--- Begin GIVEN RECORDS ---

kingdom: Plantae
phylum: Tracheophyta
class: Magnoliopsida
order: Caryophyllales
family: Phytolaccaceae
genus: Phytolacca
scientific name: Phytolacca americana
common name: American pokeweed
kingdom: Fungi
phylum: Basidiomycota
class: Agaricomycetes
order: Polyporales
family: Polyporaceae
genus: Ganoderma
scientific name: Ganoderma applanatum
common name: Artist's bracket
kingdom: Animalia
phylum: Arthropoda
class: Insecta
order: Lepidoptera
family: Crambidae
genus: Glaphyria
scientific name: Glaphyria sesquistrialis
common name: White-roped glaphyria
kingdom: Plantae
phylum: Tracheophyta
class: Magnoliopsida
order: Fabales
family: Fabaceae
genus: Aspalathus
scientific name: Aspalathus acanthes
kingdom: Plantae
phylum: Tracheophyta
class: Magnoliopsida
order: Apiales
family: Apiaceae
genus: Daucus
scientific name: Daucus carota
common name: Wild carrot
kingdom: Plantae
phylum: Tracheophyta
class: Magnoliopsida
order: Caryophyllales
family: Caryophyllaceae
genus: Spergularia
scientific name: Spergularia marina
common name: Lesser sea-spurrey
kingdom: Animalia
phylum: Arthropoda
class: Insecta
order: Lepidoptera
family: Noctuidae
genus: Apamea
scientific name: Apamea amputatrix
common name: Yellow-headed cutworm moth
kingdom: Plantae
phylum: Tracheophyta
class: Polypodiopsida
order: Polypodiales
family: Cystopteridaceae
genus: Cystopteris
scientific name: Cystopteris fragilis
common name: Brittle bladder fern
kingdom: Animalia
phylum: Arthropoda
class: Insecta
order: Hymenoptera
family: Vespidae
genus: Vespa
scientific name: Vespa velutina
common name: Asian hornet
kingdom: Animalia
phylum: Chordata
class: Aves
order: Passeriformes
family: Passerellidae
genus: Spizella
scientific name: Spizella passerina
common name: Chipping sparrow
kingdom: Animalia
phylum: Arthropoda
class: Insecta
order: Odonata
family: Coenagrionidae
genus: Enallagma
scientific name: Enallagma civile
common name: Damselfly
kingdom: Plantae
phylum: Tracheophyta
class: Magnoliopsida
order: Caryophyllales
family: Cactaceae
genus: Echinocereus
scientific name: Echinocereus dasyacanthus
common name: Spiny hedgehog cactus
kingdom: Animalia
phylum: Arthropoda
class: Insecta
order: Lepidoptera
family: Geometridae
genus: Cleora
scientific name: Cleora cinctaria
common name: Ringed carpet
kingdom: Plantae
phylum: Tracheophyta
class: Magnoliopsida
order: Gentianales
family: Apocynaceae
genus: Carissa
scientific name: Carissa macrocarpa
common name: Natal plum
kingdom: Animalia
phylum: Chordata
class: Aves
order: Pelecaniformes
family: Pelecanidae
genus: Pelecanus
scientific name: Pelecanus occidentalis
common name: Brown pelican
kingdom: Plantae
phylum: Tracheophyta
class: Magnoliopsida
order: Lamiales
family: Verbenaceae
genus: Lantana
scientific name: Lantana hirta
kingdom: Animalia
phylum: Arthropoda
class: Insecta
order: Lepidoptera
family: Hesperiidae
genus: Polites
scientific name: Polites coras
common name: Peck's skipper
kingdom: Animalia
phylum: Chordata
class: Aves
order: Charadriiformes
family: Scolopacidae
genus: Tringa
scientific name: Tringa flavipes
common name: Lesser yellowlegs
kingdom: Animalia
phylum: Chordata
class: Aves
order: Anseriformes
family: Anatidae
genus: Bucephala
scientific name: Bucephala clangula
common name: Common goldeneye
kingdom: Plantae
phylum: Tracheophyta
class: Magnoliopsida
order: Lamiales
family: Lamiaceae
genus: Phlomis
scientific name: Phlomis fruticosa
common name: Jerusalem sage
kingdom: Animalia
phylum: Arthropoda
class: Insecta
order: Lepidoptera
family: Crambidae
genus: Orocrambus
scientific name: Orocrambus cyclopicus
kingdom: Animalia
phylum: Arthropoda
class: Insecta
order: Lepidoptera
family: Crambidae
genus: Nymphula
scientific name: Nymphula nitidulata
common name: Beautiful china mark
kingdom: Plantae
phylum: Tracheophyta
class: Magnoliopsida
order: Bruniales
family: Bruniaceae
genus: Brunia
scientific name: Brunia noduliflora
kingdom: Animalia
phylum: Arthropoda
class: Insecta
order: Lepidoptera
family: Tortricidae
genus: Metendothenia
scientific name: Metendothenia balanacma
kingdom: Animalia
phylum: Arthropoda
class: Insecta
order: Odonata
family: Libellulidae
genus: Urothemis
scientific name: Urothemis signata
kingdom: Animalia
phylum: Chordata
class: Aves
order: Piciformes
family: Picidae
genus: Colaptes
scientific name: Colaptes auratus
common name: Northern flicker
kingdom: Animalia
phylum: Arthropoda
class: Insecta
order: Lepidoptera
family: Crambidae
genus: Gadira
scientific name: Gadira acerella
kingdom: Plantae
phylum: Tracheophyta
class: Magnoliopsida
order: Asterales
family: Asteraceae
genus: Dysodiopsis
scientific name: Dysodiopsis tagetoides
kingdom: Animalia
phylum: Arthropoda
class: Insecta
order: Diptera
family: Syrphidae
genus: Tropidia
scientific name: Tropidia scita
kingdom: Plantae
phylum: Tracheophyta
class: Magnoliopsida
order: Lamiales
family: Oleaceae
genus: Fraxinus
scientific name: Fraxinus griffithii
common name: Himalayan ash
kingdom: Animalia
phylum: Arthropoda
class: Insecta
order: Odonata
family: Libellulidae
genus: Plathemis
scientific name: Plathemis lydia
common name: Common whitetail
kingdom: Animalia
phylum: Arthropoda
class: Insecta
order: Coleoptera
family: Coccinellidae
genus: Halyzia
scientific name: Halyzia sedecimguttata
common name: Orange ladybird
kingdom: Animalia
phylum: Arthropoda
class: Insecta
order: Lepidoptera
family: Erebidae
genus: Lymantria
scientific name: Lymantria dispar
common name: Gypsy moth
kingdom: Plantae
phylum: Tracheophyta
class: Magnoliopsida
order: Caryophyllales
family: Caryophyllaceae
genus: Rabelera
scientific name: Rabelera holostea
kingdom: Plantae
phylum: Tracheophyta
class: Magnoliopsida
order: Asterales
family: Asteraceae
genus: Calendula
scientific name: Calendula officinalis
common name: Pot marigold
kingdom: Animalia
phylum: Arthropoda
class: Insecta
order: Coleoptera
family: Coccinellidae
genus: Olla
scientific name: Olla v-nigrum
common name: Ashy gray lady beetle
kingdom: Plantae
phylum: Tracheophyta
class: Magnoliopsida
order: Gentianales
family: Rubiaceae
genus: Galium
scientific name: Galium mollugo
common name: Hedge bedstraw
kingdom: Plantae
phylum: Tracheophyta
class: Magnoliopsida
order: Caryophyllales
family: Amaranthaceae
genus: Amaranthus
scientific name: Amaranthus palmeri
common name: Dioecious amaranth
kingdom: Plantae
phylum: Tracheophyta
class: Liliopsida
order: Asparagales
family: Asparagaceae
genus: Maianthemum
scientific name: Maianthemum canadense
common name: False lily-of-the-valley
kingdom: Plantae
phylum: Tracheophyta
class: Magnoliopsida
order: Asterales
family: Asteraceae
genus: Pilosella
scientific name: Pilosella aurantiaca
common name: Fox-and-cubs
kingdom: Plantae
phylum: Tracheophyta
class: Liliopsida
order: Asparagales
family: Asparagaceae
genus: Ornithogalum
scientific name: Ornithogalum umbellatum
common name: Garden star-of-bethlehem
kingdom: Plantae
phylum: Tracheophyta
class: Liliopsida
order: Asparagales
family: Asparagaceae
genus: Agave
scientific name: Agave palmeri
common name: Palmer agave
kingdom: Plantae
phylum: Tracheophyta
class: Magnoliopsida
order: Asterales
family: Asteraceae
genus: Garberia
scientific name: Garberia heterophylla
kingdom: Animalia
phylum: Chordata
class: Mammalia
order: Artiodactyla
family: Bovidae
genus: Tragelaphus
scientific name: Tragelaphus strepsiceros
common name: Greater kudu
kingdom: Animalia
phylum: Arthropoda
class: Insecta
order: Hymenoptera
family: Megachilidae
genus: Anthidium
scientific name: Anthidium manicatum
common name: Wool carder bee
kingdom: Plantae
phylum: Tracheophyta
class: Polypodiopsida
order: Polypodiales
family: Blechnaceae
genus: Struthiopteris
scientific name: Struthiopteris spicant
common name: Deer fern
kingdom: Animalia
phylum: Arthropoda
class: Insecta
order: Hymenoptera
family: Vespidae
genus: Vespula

--- End GIVEN RECORDS ---

> **THE REQUEST**
Please copy the records word for word, from the very first line through the line containing "scientific name: Daucus carota", and include that line.

> **RESULT FOR THIS TASK**
kingdom: Plantae
phylum: Tracheophyta
class: Magnoliopsida
order: Caryophyllales
family: Phytolaccaceae
genus: Phytolacca
scientific name: Phytolacca americana
common name: American pokeweed
kingdom: Fungi
phylum: Basidiomycota
class: Agaricomycetes
order: Polyporales
family: Polyporaceae
genus: Ganoderma
scientific name: Ganoderma applanatum
common name: Artist's bracket
kingdom: Animalia
phylum: Arthropoda
class: Insecta
order: Lepidoptera
family: Crambidae
genus: Glaphyria
scientific name: Glaphyria sesquistrialis
common name: White-roped glaphyria
kingdom: Plantae
phylum: Tracheophyta
class: Magnoliopsida
order: Fabales
family: Fabaceae
genus: Aspalathus
scientific name: Aspalathus acanthes
kingdom: Plantae
phylum: Tracheophyta
class: Magnoliopsida
order: Apiales
family: Apiaceae
genus: Daucus
scientific name: Daucus carota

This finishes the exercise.